» **Work item**:
Count the lines below that contain the string "True", treating uppercase and lowercase letters as different. Give only the number.

» **Records for processing**:
# # #
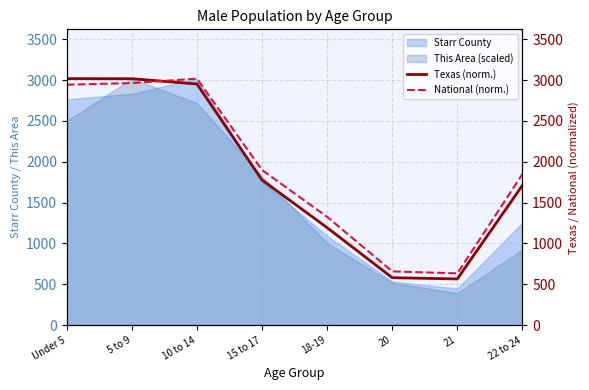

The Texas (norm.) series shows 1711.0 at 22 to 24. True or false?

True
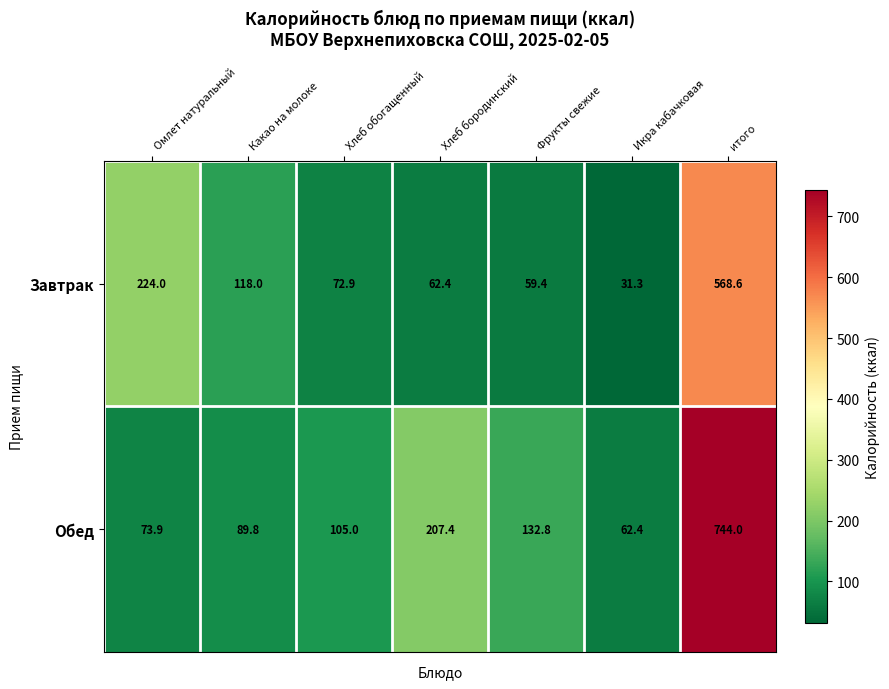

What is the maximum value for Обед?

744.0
# # #
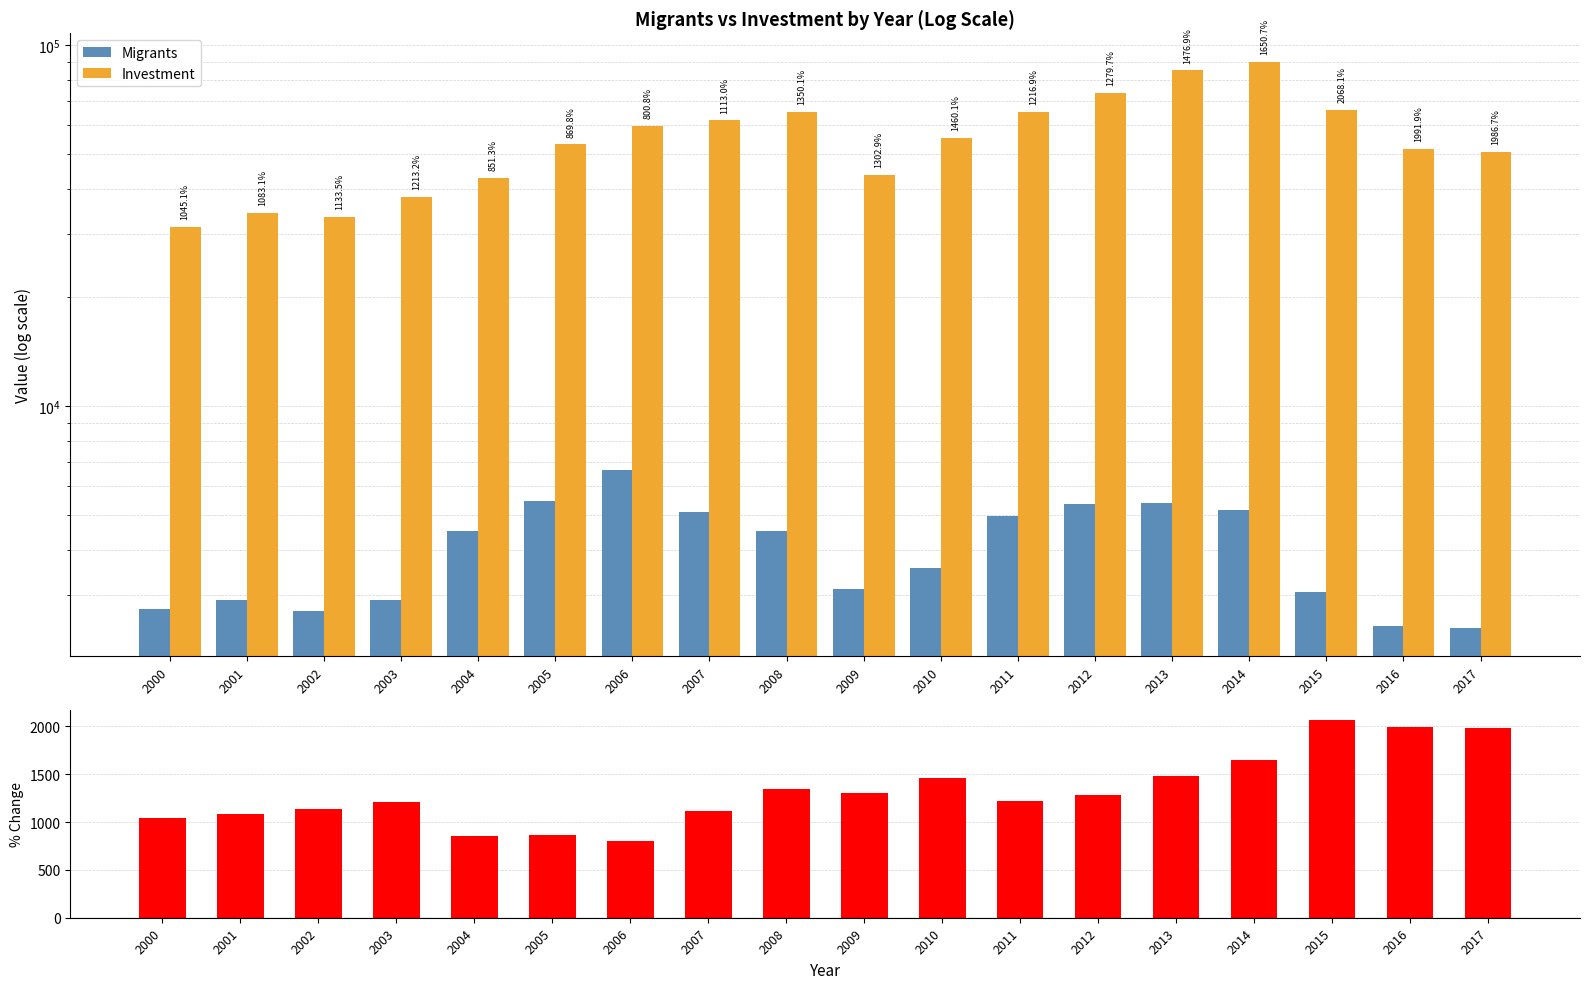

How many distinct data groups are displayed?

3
# # #
» **Reply**:
2